(RECORDS FOR PROCESSING begins)

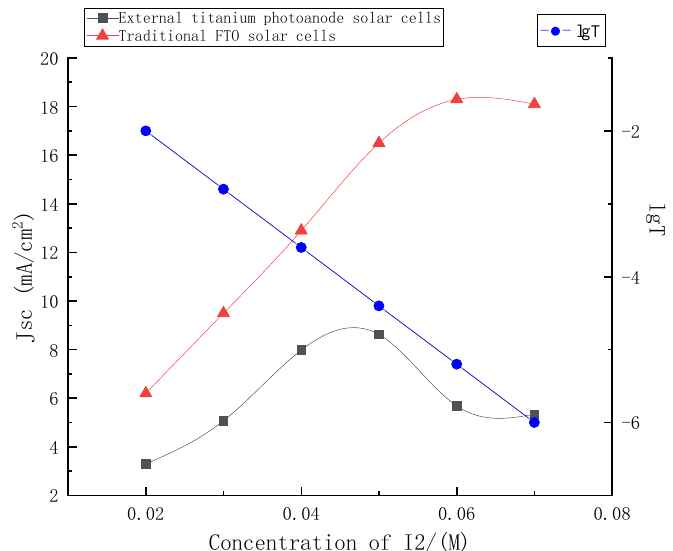
Figure 7. Change curve of short-circuit current density between traditional FTO solar cells and external titanium photoanode solar cells.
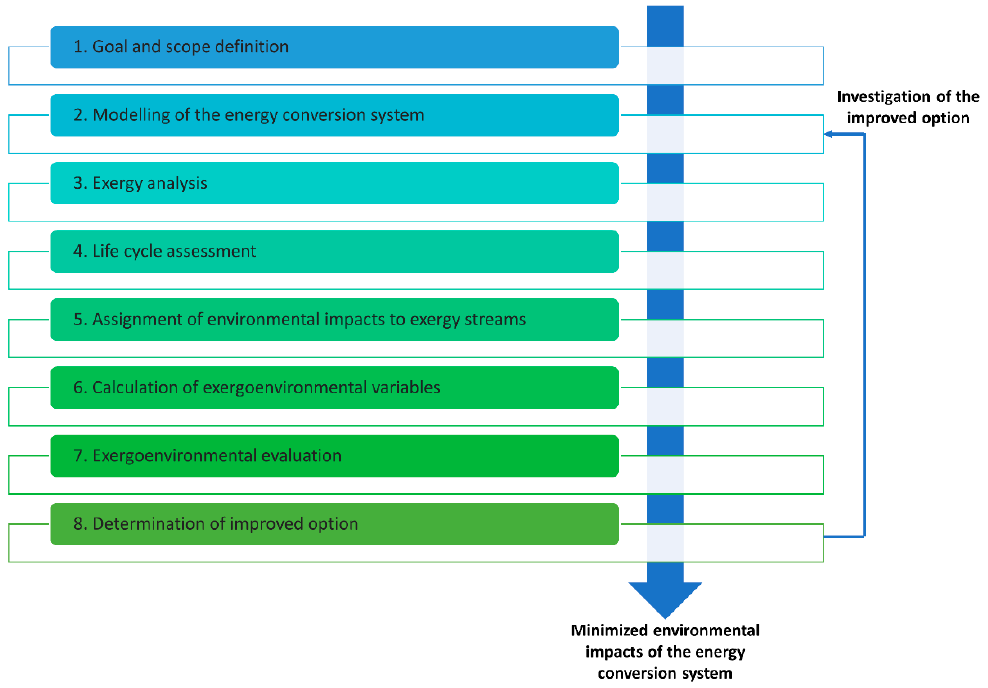
Figure 7. Flowchart of energy, exergy, exergoeconomic, and exergoenvironmental (4E) analysis.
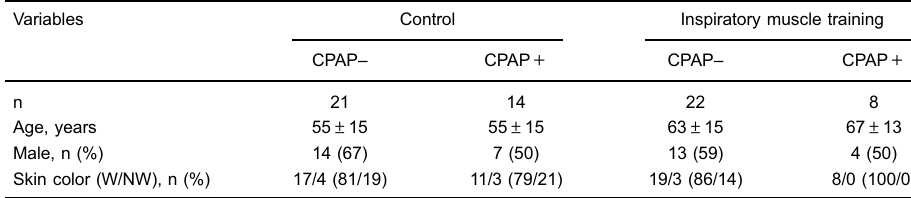
Table 1. General characteristics of baseline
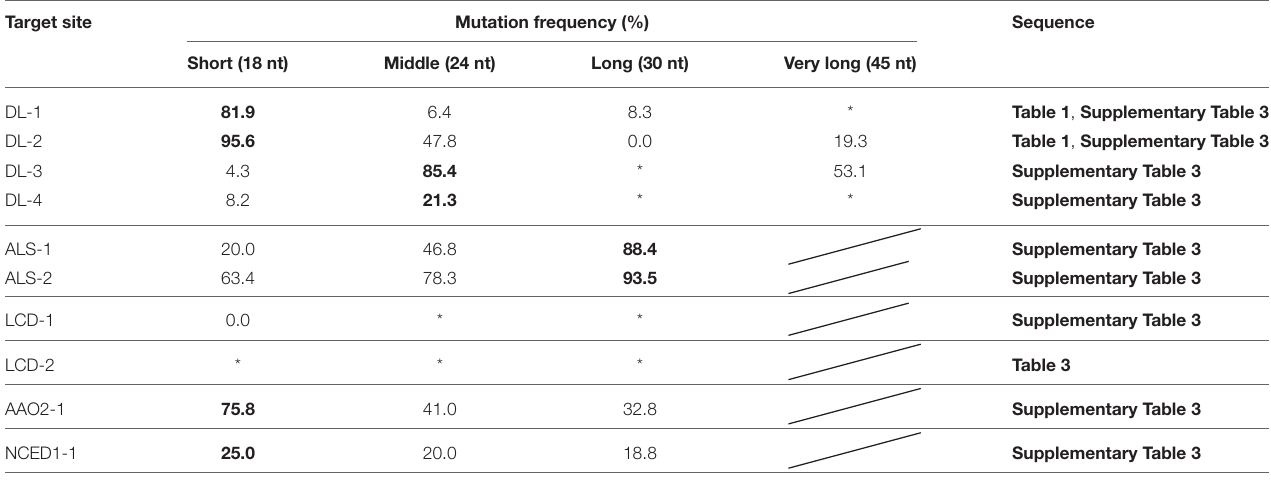
TABLE 2 | Mutation frequencies using crRNA with different lengths of guide sequences.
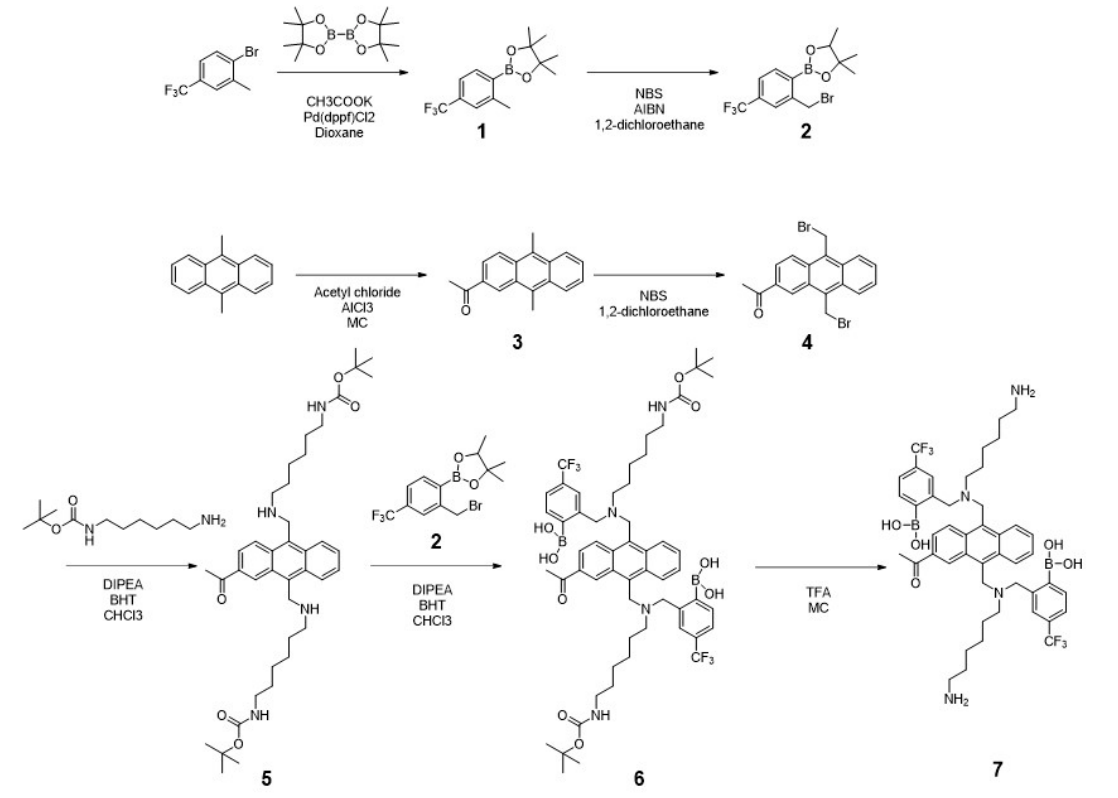
Scheme 1. Seven steps required for synthesizing diboronic anthracene with two primary amines for electrochemically detecting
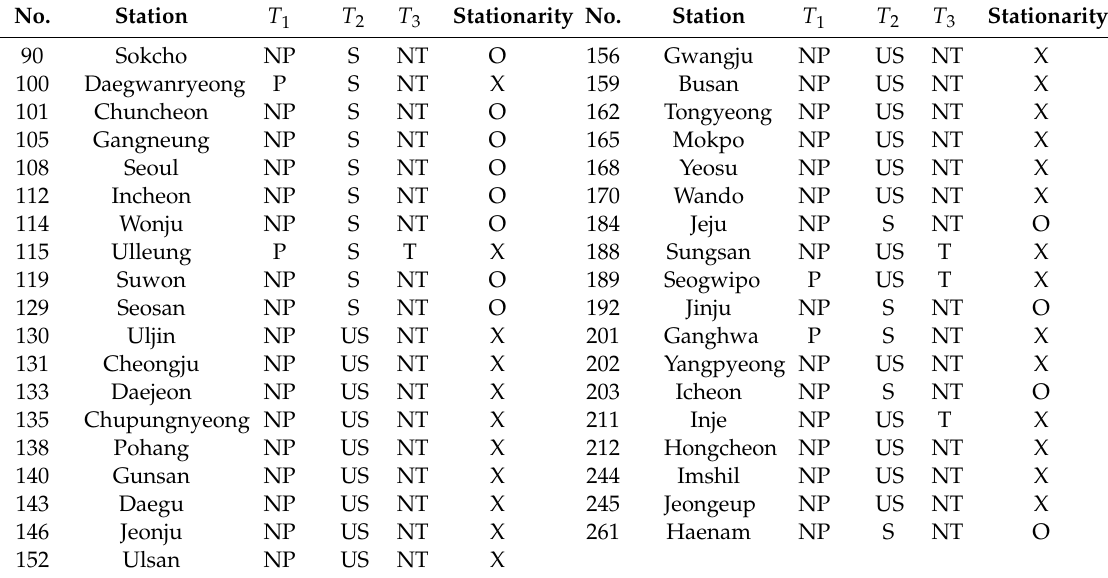
Table 5. Estimation of the stationarity of annual precipitation data.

(RECORDS FOR PROCESSING ends)

## WHAT THE TASK REQUIRES
Within the data, how many lines hold "Figure"? Respond with only the number.

## SOLUTION
2